NTTドコモの携帯電話・スマートフォンやドコモ光回線 (固定回線)の毎月の料金支払いでポイントが貯まるほか、楽天と同様のdショッピングに代表されるショッピングモールや、dトラベル、dブックといったサービスを開始したことで楽天と競合する分野も多いでしょう。楽天がKDDIと組んだのも分かる話ですね。
主な参加企業・サービス
- NTTドコモ (携帯・固定回線)
- dマーケット (dショッピング・dヘルスケア・dデリバリー・dブック・dトラベル、etc.)
- LAWSON (ローソン)
- マツキヨ・どらっぐぱぱす (ドラッグストア)
- サツドラ
- 高島屋、東急ハンズ、
- マクドナルド
- ライフ (スーパーマーケット)
- AOKI (紳士服)
- タワーレコード
- メガネスーパー
- Joshin、ノジマ
- メルカリ、無印良品ネットストア、アニメイトオンラインショップ
- Vanilla Air
NTTドコモ携帯・スマホや光回線の毎月の利用料金支払い、上記に代表される加盟店での利用以外に、 dカード および dカード GOLD といったクレジットカードの利用でもポイントが貯まります。
各種サービスで貯めたdポイントは「dアカウント」へ紐付けを行うことで集約可能です。貯めたポイントを一元化して無駄なく利用できます。
航空系マイレージプログラムとの提携先として、JALマイレージバンクへの交換が可能です。(dポイント 2P → JAL1マイル)
これから来るかもしれない、エムアイポイント
MI POINT (エムアイポイント) は三越伊勢丹グループが提供するポイントプログラムです。
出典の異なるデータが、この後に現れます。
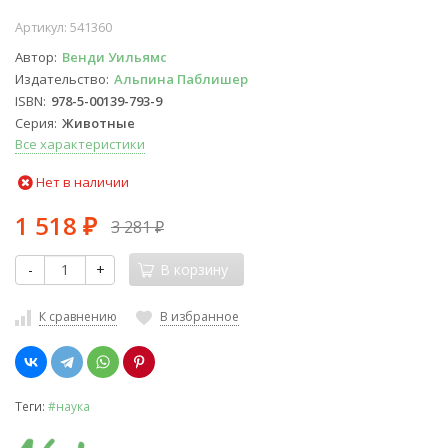
Артикул:
541360
Автор
Венди Уильямс
Издательство
Альпина Паблишер
ISBN
978-5-00139-793-9
Серия
Животные
Все характеристики
Нет в наличии
1 518
3 281
₽
₽
-
+
В корзину
К сравнению
В избранное
Теги:
#наука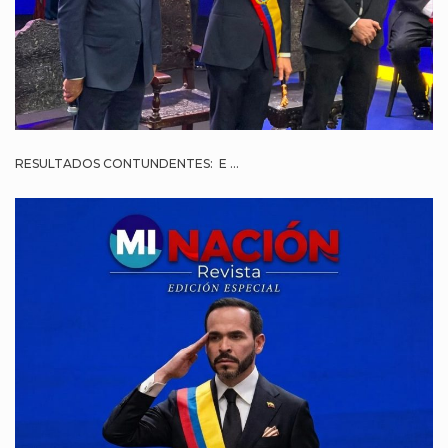
RESULTADOS CONTUNDENTES: E ...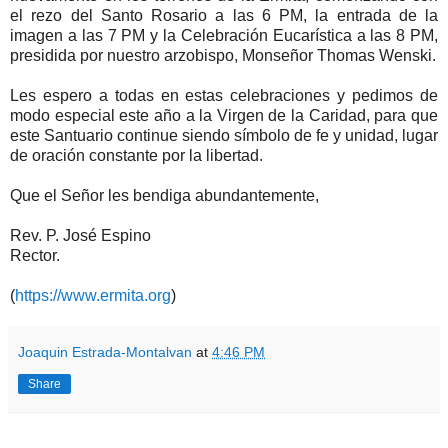
el rezo del Santo Rosario a las 6 PM, la entrada de la
imagen a las 7 PM y la Celebración Eucarística a las 8 PM,
presidida por nuestro arzobispo, Monseñor Thomas Wenski.
Les espero a todas en estas celebraciones y pedimos de
modo especial este año a la Virgen de la Caridad, para que
este Santuario continue siendo símbolo de fe y unidad, lugar
de oración constante por la libertad.
Que el Señor les bendiga abundantemente,
Rev. P. José Espino
Rector.
(
https://www.ermita.org
)
Joaquin Estrada-Montalvan
at
4:46 PM
Share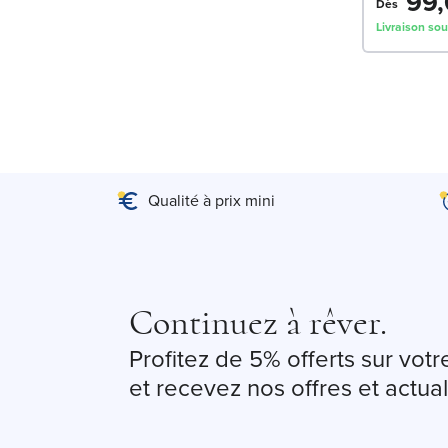
99,
Dès
Livraison sou
Qualité à prix mini
Continuez à rêver.
Profitez de 5% offerts sur vo
et recevez nos offres et actual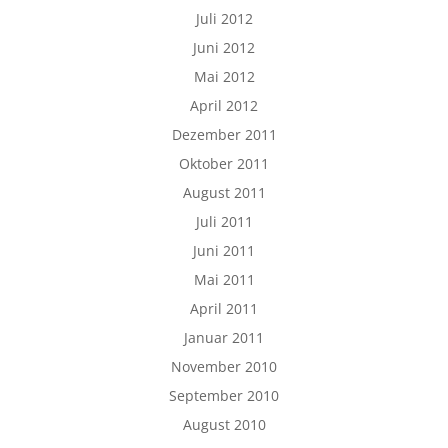
Juli 2012
Juni 2012
Mai 2012
April 2012
Dezember 2011
Oktober 2011
August 2011
Juli 2011
Juni 2011
Mai 2011
April 2011
Januar 2011
November 2010
September 2010
August 2010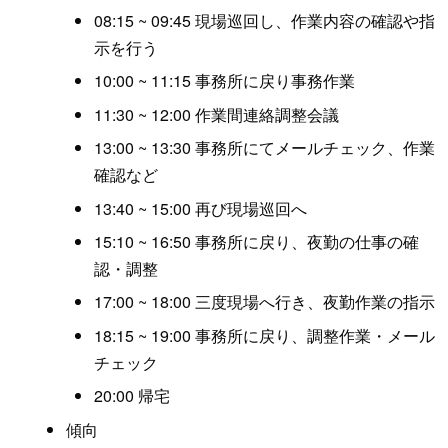
08:15 ~ 09:45 現場巡回し、作業内容の確認や指
示を行う
10:00 ~ 11:15 事務所に戻り事務作業
11:30 ~ 12:00 作業間連絡調整会議
13:00 ~ 13:30 事務所にてメールチェック、作業
確認など
13:40 ~ 15:00 再び現場巡回へ
15:10 ~ 16:50 事務所に戻り、夜勤の仕事の確
認・調整
17:00 ~ 18:00 三度現場へ行き、夜勤作業の指示
18:15 ~ 19:00 事務所に戻り、調整作業・メール
チェック
20:00 帰宅
傾向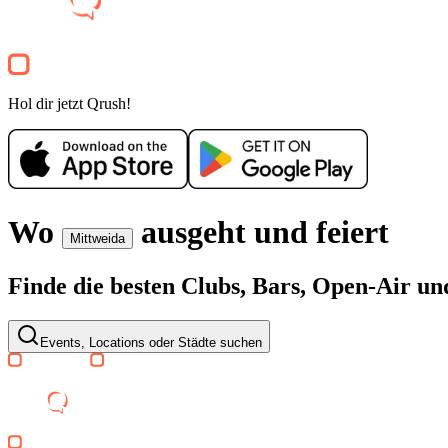
Party
Electronic
house
techno
Party
Hol dir jetzt Qrush!
Wo
ausgeht und feiert
Mittweida
Finde die besten Clubs, Bars, Open-Air u
Events, Locations oder Städte suchen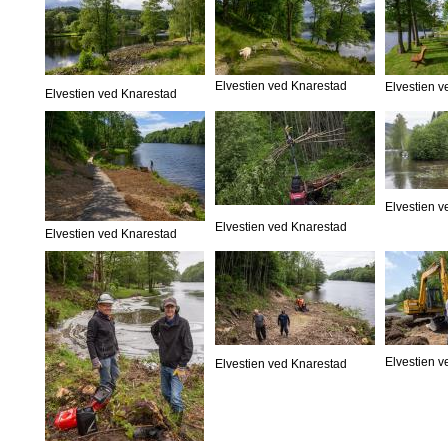
Elvestien ved Knarestad
Elvestien 
Elvestien ved Knarestad
Elvestien 
Elvestien ved Knarestad
Elvestien ved Knarestad
Elvestien 
Elvestien ved Knarestad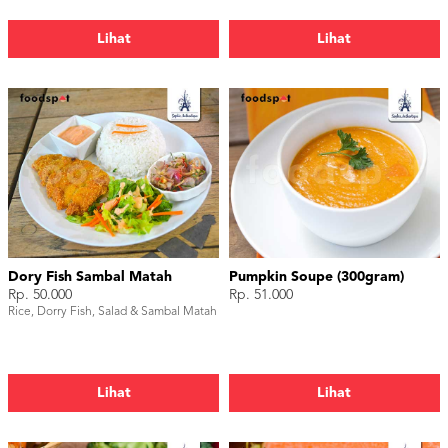
Lihat
Lihat
Dory Fish Sambal Matah
Pumpkin Soupe (300gram)
Rp. 50.000
Rp. 51.000
Rice, Dorry Fish, Salad & Sambal Matah
Lihat
Lihat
三越伊勢丹グループはTポイントと提携していましたが提携を打ち切り、自社グループで審査・発行を行うエムアイカードを中核としたクレジット・ポイント経済圏の確立を目指しています。
最も後発という事もあり、参加企業は三越伊勢丹グループ企業かごく少ない提携企業のみで、会員数もまだまだ少ないと思われます。
主に MICARD(エムアイカード) 、 MICARD+ (エムアイカードプラス) などの三越伊勢丹のクレジットカード利用でポイントが貯まる他、三越伊勢丹店舗やグループ企業店舗でポイントアップ特典があります。
おわりに
今回は「共通ポイント」という最近よく聞く用語の解説と、2018年11月現在の主要な共通ポイントについての解説でした。
最後までお読み下さりありがとうございました。